Надя поднялась с корточек – ноги замлели, – посмотрела вокруг, с высоты своего уже не привычного роста: грубая черная полоса, не сказать чтоб шибко широкая, вклинилась в исламский ковер.
Зеленое безмолвие было над головой: в кронах примолкших деревьев запутались клочки небес. Молчало медленное, налитое жаром солнце, молчали облака. Ни ветерка. Всё замерло в полуденной дреме, в мирном покое, зависшем меж «да» и «нет», между вчера и сегодня, между сейчас и никогда. Даже птицы не трезвонили, и в душе поселилось безмолвие, горячая солнечная тишина; она подчинилась тому, что было вне ее, забыла себя.
Надя едва взглянула на калитку из штакетин, перечеркнутых диагональю, выглядевшую так, словно она будет висеть на своих петлях века.
Тень легла на землю, на Надю.
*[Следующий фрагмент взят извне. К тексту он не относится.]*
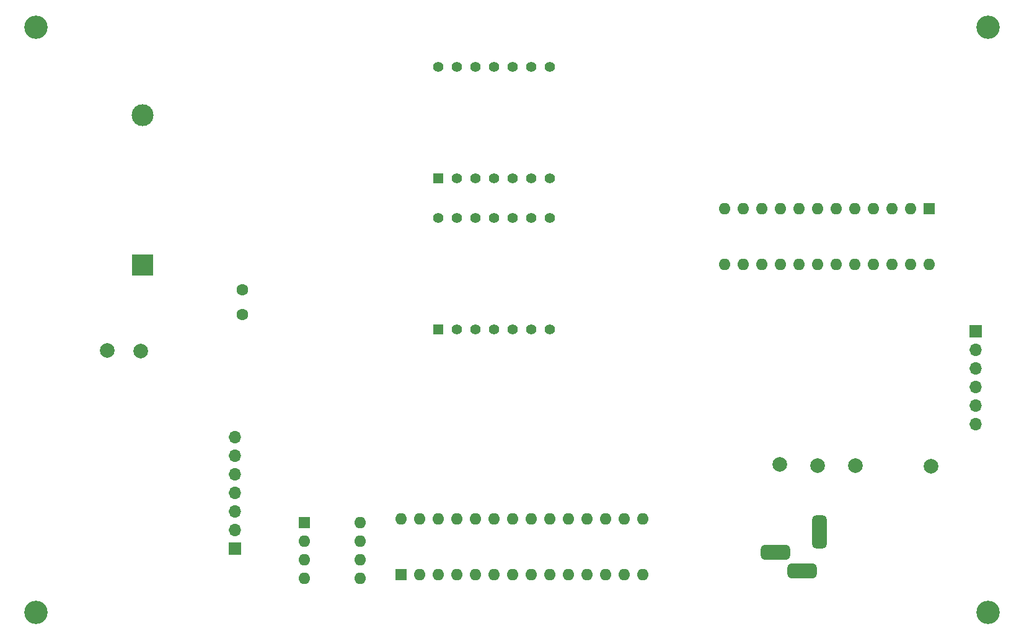
<source format=gbr>
%TF.GenerationSoftware,KiCad,Pcbnew,(6.0.5)*%
%TF.CreationDate,2022-07-21T16:44:05-07:00*%
%TF.ProjectId,rectangle-clock,72656374-616e-4676-9c65-2d636c6f636b,rev?*%
%TF.SameCoordinates,PX4c4b400PY8a48640*%
%TF.FileFunction,Soldermask,Bot*%
%TF.FilePolarity,Negative*%
%FSLAX46Y46*%
G04 Gerber Fmt 4.6, Leading zero omitted, Abs format (unit mm)*
G04 Created by KiCad (PCBNEW (6.0.5)) date 2022-07-21 16:44:05*
%MOMM*%
%LPD*%
G01*
G04 APERTURE LIST*
G04 Aperture macros list*
%AMRoundRect*
0 Rectangle with rounded corners*
0 $1 Rounding radius*
0 $2 $3 $4 $5 $6 $7 $8 $9 X,Y pos of 4 corners*
0 Add a 4 corners polygon primitive as box body*
4,1,4,$2,$3,$4,$5,$6,$7,$8,$9,$2,$3,0*
0 Add four circle primitives for the rounded corners*
1,1,$1+$1,$2,$3*
1,1,$1+$1,$4,$5*
1,1,$1+$1,$6,$7*
1,1,$1+$1,$8,$9*
0 Add four rect primitives between the rounded corners*
20,1,$1+$1,$2,$3,$4,$5,0*
20,1,$1+$1,$4,$5,$6,$7,0*
20,1,$1+$1,$6,$7,$8,$9,0*
20,1,$1+$1,$8,$9,$2,$3,0*%
G04 Aperture macros list end*
%ADD10C,3.200000*%
%ADD11R,1.400000X1.400000*%
%ADD12C,1.400000*%
%ADD13C,2.000000*%
%ADD14R,1.700000X1.700000*%
%ADD15O,1.700000X1.700000*%
%ADD16RoundRect,0.500000X0.500000X-1.750000X0.500000X1.750000X-0.500000X1.750000X-0.500000X-1.750000X0*%
%ADD17RoundRect,0.500000X1.500000X0.500000X-1.500000X0.500000X-1.500000X-0.500000X1.500000X-0.500000X0*%
%ADD18R,3.000000X3.000000*%
%ADD19C,3.000000*%
%ADD20R,1.600000X1.600000*%
%ADD21O,1.600000X1.600000*%
%ADD22C,1.600000*%
G04 APERTURE END LIST*
D10*
%TO.C,H4*%
X135000000Y5000000D03*
%TD*%
D11*
%TO.C,DS1*%
X59954000Y43654000D03*
D12*
X62494000Y43654000D03*
X65034000Y43654000D03*
X67574000Y43654000D03*
X70114000Y43654000D03*
X72654000Y43654000D03*
X75194000Y43654000D03*
X75194000Y58894000D03*
X72654000Y58894000D03*
X70114000Y58894000D03*
X67574000Y58894000D03*
X65034000Y58894000D03*
X62494000Y58894000D03*
X59954000Y58894000D03*
%TD*%
D13*
%TO.C,TP6*%
X116930000Y25010000D03*
%TD*%
D14*
%TO.C,J1*%
X32160000Y13665000D03*
D15*
X32160000Y16205000D03*
X32160000Y18745000D03*
X32160000Y21285000D03*
X32160000Y23825000D03*
X32160000Y26365000D03*
X32160000Y28905000D03*
%TD*%
D16*
%TO.C,J2*%
X111968000Y15968000D03*
D17*
X109668000Y10668000D03*
X105968000Y13168000D03*
%TD*%
D18*
%TO.C,BT1*%
X19567984Y52473686D03*
D19*
X19567984Y72963686D03*
%TD*%
D11*
%TO.C,DS2*%
X59954000Y64349000D03*
D12*
X62494000Y64349000D03*
X65034000Y64349000D03*
X67574000Y64349000D03*
X70114000Y64349000D03*
X72654000Y64349000D03*
X75194000Y64349000D03*
X75194000Y79589000D03*
X72654000Y79589000D03*
X70114000Y79589000D03*
X67574000Y79589000D03*
X65034000Y79589000D03*
X62494000Y79589000D03*
X59954000Y79589000D03*
%TD*%
D20*
%TO.C,U4*%
X127015000Y60154000D03*
D21*
X124475000Y60154000D03*
X121935000Y60154000D03*
X119395000Y60154000D03*
X116855000Y60154000D03*
X114315000Y60154000D03*
X111775000Y60154000D03*
X109235000Y60154000D03*
X106695000Y60154000D03*
X104155000Y60154000D03*
X101615000Y60154000D03*
X99075000Y60154000D03*
X99075000Y52534000D03*
X101615000Y52534000D03*
X104155000Y52534000D03*
X106695000Y52534000D03*
X109235000Y52534000D03*
X111775000Y52534000D03*
X114315000Y52534000D03*
X116855000Y52534000D03*
X119395000Y52534000D03*
X121935000Y52534000D03*
X124475000Y52534000D03*
X127015000Y52534000D03*
%TD*%
D22*
%TO.C,R6*%
X33210000Y49105000D03*
X33210000Y45705000D03*
%TD*%
D13*
%TO.C,TP3*%
X19330000Y40690000D03*
%TD*%
D10*
%TO.C,H2*%
X135000000Y85000000D03*
%TD*%
D20*
%TO.C,U1*%
X41676000Y17228000D03*
D21*
X41676000Y14688000D03*
X41676000Y12148000D03*
X41676000Y9608000D03*
X49296000Y9608000D03*
X49296000Y12148000D03*
X49296000Y14688000D03*
X49296000Y17228000D03*
%TD*%
D10*
%TO.C,H3*%
X5000000Y5000000D03*
%TD*%
D13*
%TO.C,TP4*%
X106550000Y25200000D03*
%TD*%
D10*
%TO.C,H1*%
X5000000Y85000000D03*
%TD*%
D20*
%TO.C,U3*%
X54884000Y10136000D03*
D21*
X57424000Y10136000D03*
X59964000Y10136000D03*
X62504000Y10136000D03*
X65044000Y10136000D03*
X67584000Y10136000D03*
X70124000Y10136000D03*
X72664000Y10136000D03*
X75204000Y10136000D03*
X77744000Y10136000D03*
X80284000Y10136000D03*
X82824000Y10136000D03*
X85364000Y10136000D03*
X87904000Y10136000D03*
X87904000Y17756000D03*
X85364000Y17756000D03*
X82824000Y17756000D03*
X80284000Y17756000D03*
X77744000Y17756000D03*
X75204000Y17756000D03*
X72664000Y17756000D03*
X70124000Y17756000D03*
X67584000Y17756000D03*
X65044000Y17756000D03*
X62504000Y17756000D03*
X59964000Y17756000D03*
X57424000Y17756000D03*
X54884000Y17756000D03*
%TD*%
D14*
%TO.C,J3*%
X133360000Y43400000D03*
D15*
X133360000Y40860000D03*
X133360000Y38320000D03*
X133360000Y35780000D03*
X133360000Y33240000D03*
X133360000Y30700000D03*
%TD*%
D13*
%TO.C,TP5*%
X111730000Y25010000D03*
%TD*%
%TO.C,TP1*%
X127210000Y24920000D03*
%TD*%
%TO.C,TP2*%
X14680000Y40760000D03*
%TD*%
M02*

</source>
Она подняла голову – над ней крона дерева: алыча, которая уже отцвела почти. И здесь, на черной земле, – россыпь крохотных жемчужных лепестков, пахнущих сладко: весной, прохладой. Лепестки, разнесенные ветром, составляют странный узор: белый слон задрал хобот, трубит, зовет кого-то невидимого. Надя не стала полоть (вырывать редкие травинки) под деревом – тормошить слона, – ушла из тени на солнце. Калитка хлопнула, она и головы не подняла – и так знает, кто это.
– Помочь тебе?..
Надя, не поглядев, покачала головой отрицательно, бросила поверх зеленого холма с торчащими сикось-накось кореньями, вывоженными в земле, колючий репейник; встала, отряхнув землю с колен:
– Закончила уже.
– Нам надо поговорить…
Она независимо пожала плечами. Шли к дому – Надя чуть впереди.
У крыльца переобулась, скинула калоши в колодках грязи, стала глину щепочкой обчищать. Он стоял над ней, ждал. Надя не торопилась. Оставила калоши на ступеньке: «Заходи», – сама осталась на кухне, долго возилась там – дел-то много, помимо него.